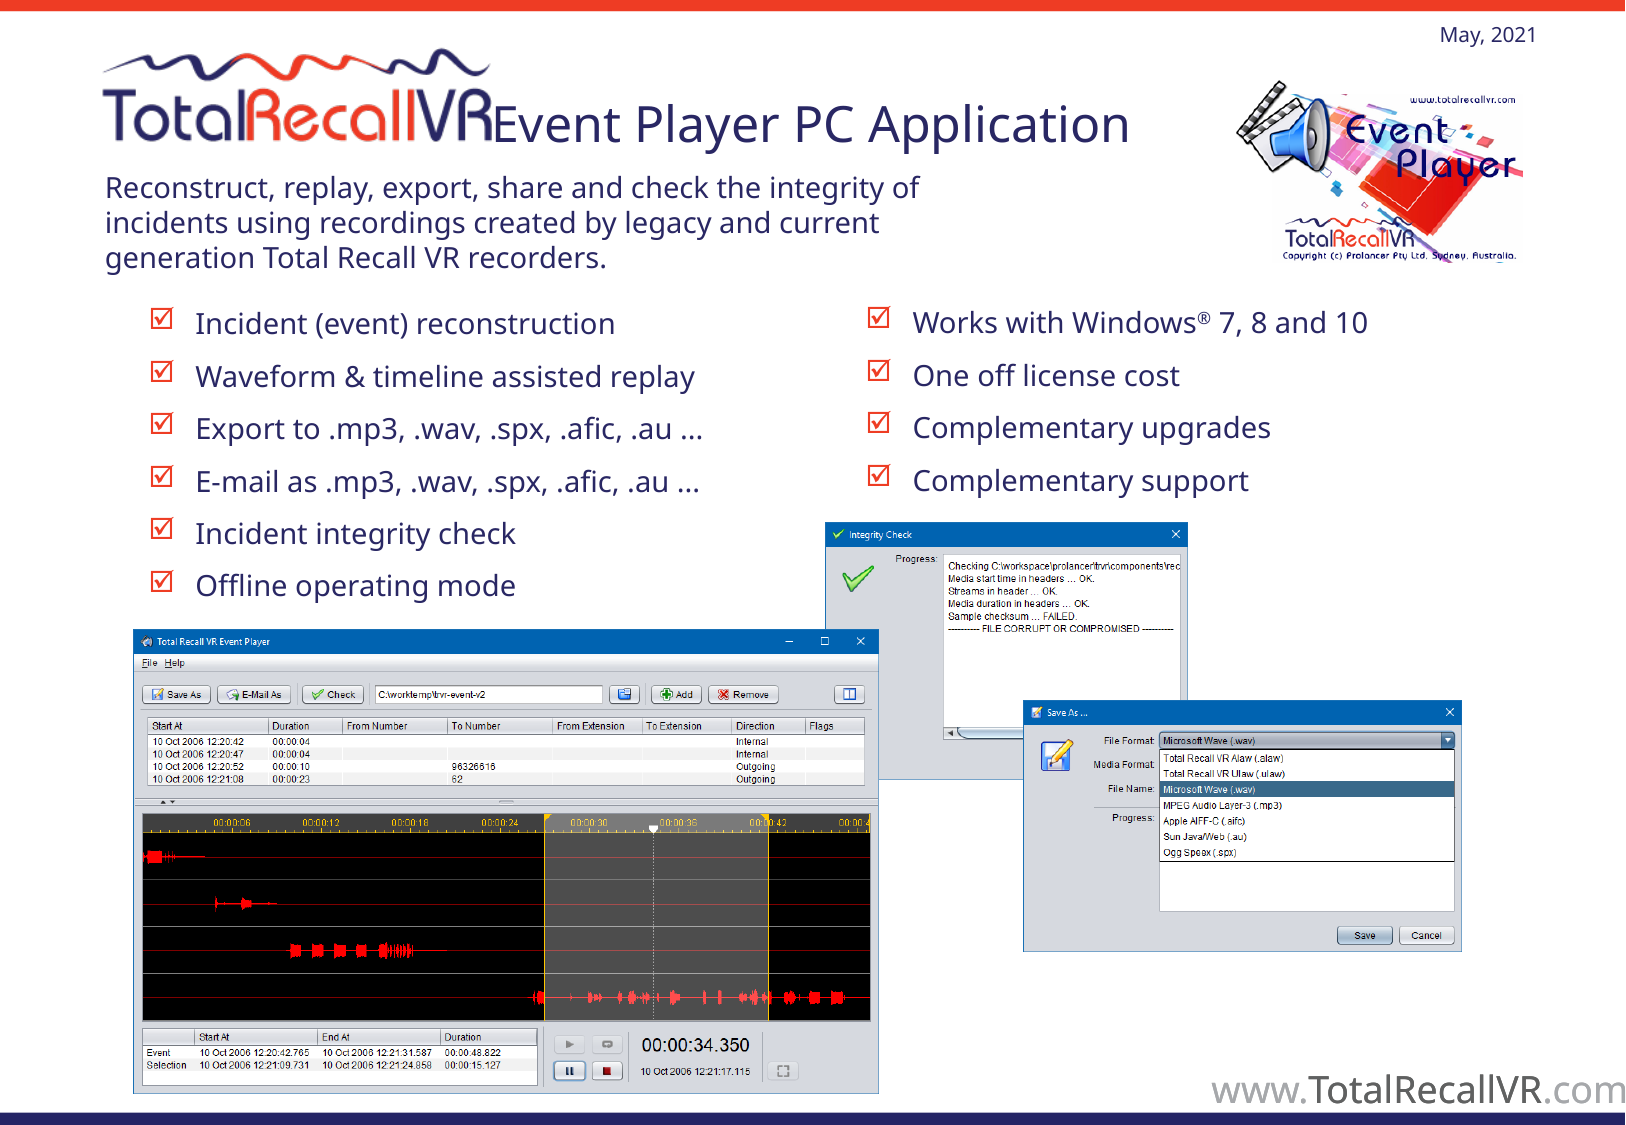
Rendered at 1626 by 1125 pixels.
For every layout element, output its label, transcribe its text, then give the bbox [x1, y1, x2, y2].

text_box Event Player PC Application [525, 85, 1147, 160]
text_box Works with Windows® 7, 8 and 10 One off license cost Complementary upgrades Complementary support [850, 279, 1525, 505]
picture [1228, 78, 1529, 279]
text_box May, 2021 [1424, 14, 1618, 54]
picture [133, 522, 1462, 1094]
text_box Incident (event) reconstruction Waveform & timeline assisted replay Export to .mp3, .wav, .spx, .afic, .au ... E-mail as .mp3, .wav, .spx, .afic, .au ... Incident integrity check Offline operating mode [133, 280, 808, 610]
text_box Reconstruct, replay, export, share and check the integrity of incidents using recordings created by legacy and current generation Total Recall VR recorders. [90, 162, 1038, 282]
picture [71, 34, 525, 162]
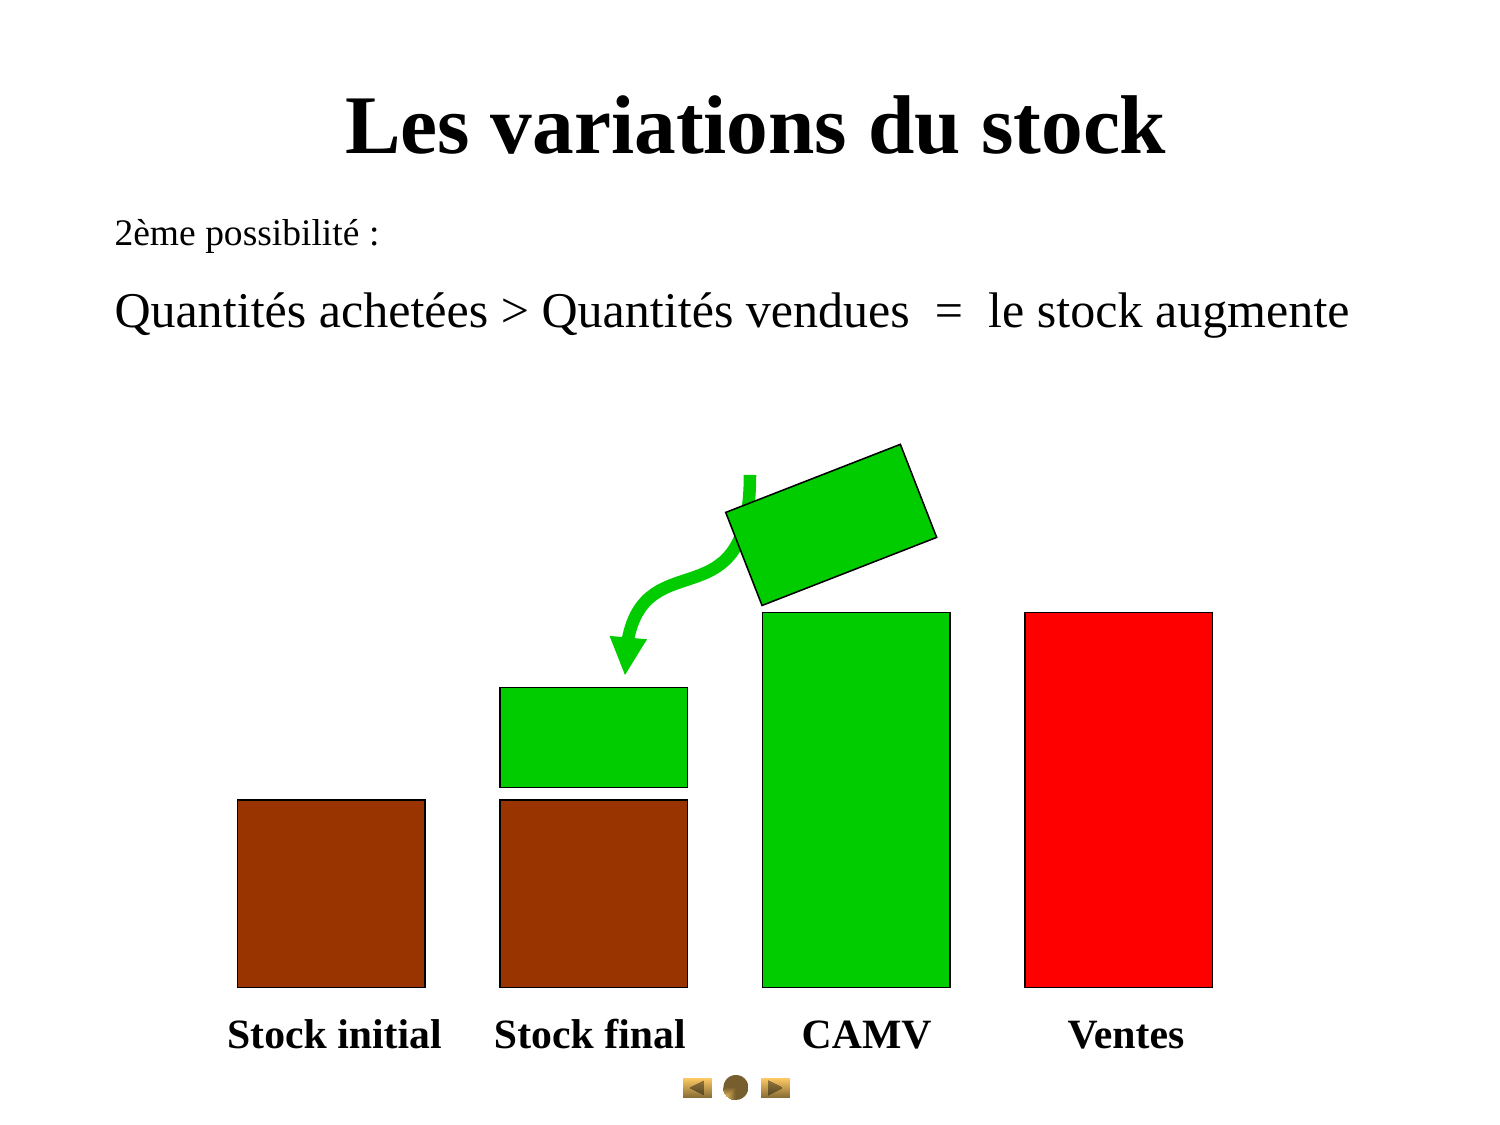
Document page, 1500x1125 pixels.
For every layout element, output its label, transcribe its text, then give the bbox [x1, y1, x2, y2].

text_box [500, 687, 688, 788]
text_box [500, 800, 688, 988]
text_box [1025, 612, 1213, 988]
text_box 2ème possibilité : Quantités achetées > Quantités vendues = le stock augmente [99, 200, 1375, 345]
text_box [237, 800, 425, 988]
text_box [726, 444, 937, 596]
text_box [762, 612, 950, 988]
text_box Les variations du stock [324, 62, 1188, 178]
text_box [587, 512, 788, 638]
text_box Stock initial Stock final CAMV Ventes [212, 999, 1200, 1065]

========

**TASK DIRECTIONS**: Your reply should hold every line from the data that contains "pixels", copied in full.

**TASK RESULT**:
Rendered at 1626 by 1125 pixels.
Document page, 1500x1125 pixels.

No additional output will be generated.